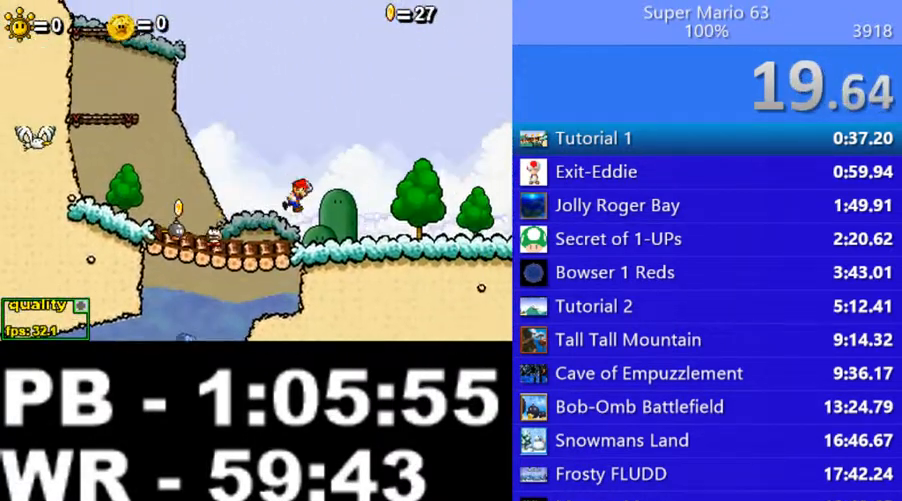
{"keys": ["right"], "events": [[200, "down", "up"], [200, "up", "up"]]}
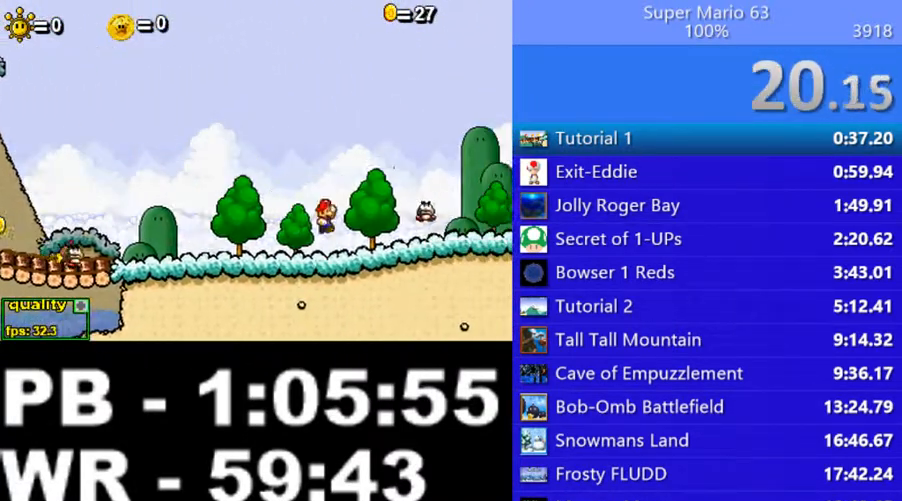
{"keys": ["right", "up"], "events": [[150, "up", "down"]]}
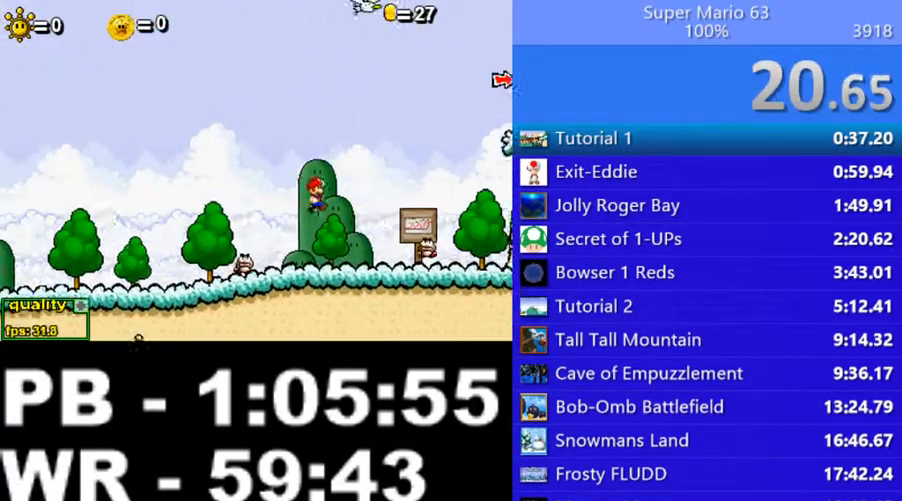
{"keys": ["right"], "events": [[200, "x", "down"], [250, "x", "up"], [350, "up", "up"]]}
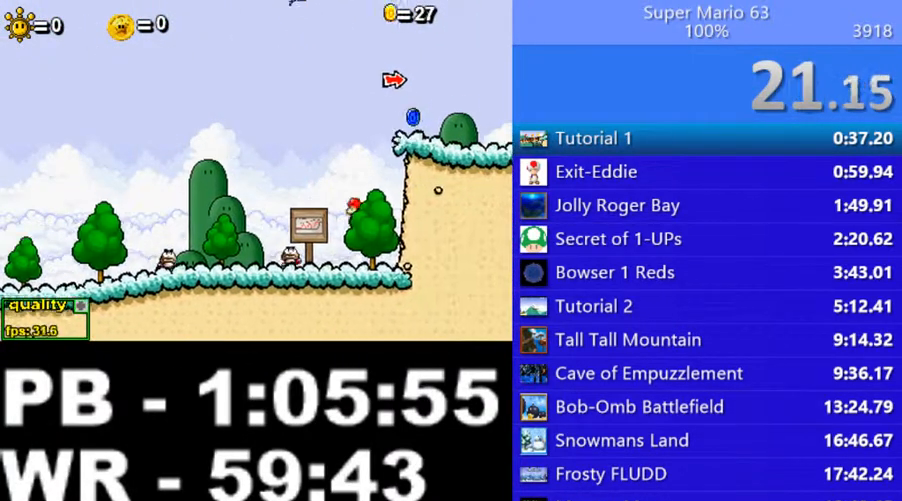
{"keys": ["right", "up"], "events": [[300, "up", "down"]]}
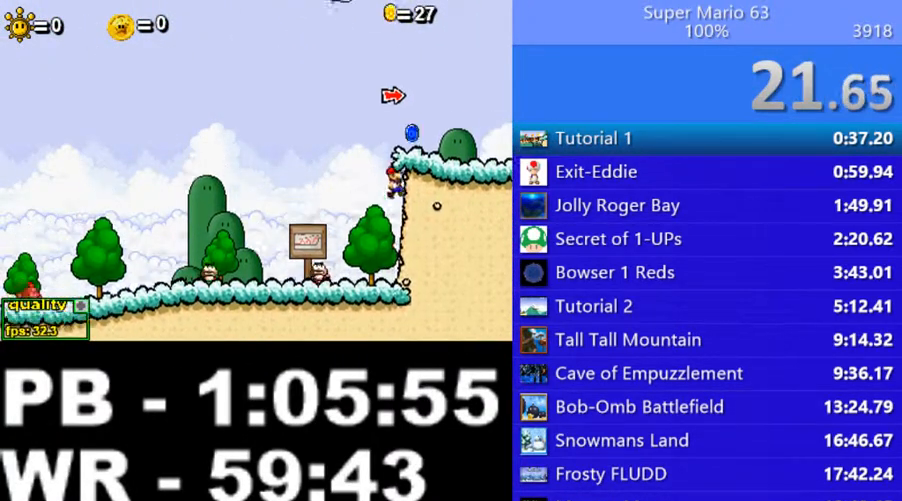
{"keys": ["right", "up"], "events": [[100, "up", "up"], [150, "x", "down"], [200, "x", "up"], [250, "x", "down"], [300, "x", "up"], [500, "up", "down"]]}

**Task to complete**:
Repeat the material verbatim. Do not carry over any picture.

**Response to this exercise**:
{"keys": ["right"], "events": [[200, "down", "up"], [200, "up", "up"]]}
{"keys": ["right", "up"], "events": [[150, "up", "down"]]}
{"keys": ["right"], "events": [[200, "x", "down"], [250, "x", "up"], [350, "up", "up"]]}
{"keys": ["right", "up"], "events": [[300, "up", "down"]]}
{"keys": ["right", "up"], "events": [[100, "up", "up"], [150, "x", "down"], [200, "x", "up"], [250, "x", "down"], [300, "x", "up"], [500, "up", "down"]]}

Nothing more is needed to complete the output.